TO-DO ITEM: Pull out every line of the records that contains the word "ומערבבים", and treat uppercase and lowercase as different.

--- WORKING DATA ---

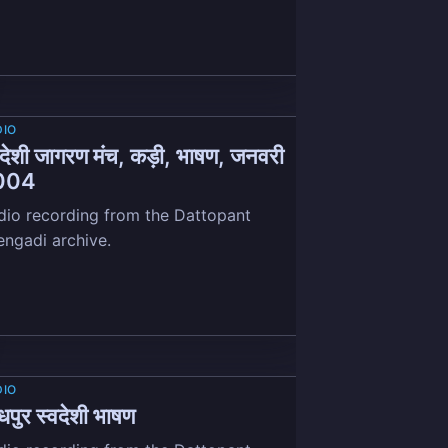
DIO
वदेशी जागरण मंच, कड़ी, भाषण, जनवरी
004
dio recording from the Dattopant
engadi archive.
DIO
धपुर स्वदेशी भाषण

---
--- WORKING DATA ---

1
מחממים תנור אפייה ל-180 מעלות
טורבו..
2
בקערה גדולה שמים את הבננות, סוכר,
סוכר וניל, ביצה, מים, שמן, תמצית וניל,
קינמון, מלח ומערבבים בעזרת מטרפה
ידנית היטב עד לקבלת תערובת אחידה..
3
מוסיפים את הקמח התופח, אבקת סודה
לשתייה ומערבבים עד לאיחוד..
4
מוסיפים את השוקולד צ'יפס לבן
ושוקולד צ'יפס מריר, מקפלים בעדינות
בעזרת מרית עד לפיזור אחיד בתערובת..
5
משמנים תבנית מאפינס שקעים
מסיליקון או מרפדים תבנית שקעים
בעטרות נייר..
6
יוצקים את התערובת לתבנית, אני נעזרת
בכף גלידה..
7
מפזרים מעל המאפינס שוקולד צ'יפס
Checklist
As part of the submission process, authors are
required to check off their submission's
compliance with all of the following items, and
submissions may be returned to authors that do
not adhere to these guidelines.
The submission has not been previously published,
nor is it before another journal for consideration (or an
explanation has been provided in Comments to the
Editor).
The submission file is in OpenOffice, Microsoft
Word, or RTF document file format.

---
--- WORKING DATA ---

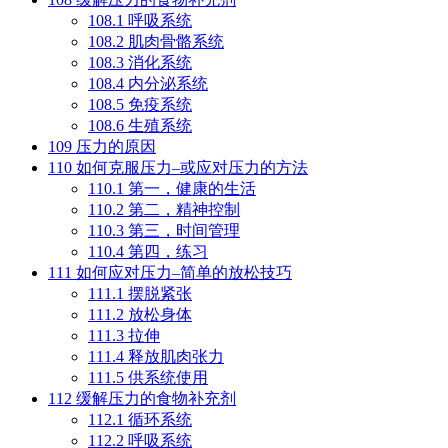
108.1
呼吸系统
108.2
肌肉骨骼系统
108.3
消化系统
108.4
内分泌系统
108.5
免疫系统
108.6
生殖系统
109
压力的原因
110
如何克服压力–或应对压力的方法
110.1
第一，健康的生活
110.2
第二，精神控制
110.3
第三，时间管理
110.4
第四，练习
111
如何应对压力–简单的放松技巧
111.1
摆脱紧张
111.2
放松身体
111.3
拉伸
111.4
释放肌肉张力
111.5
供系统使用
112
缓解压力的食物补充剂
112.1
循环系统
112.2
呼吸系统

---

SOLUTION BELOW:
קינמון, מלח ומערבבים בעזרת מטרפה
לשתייה ומערבבים עד לאיחוד..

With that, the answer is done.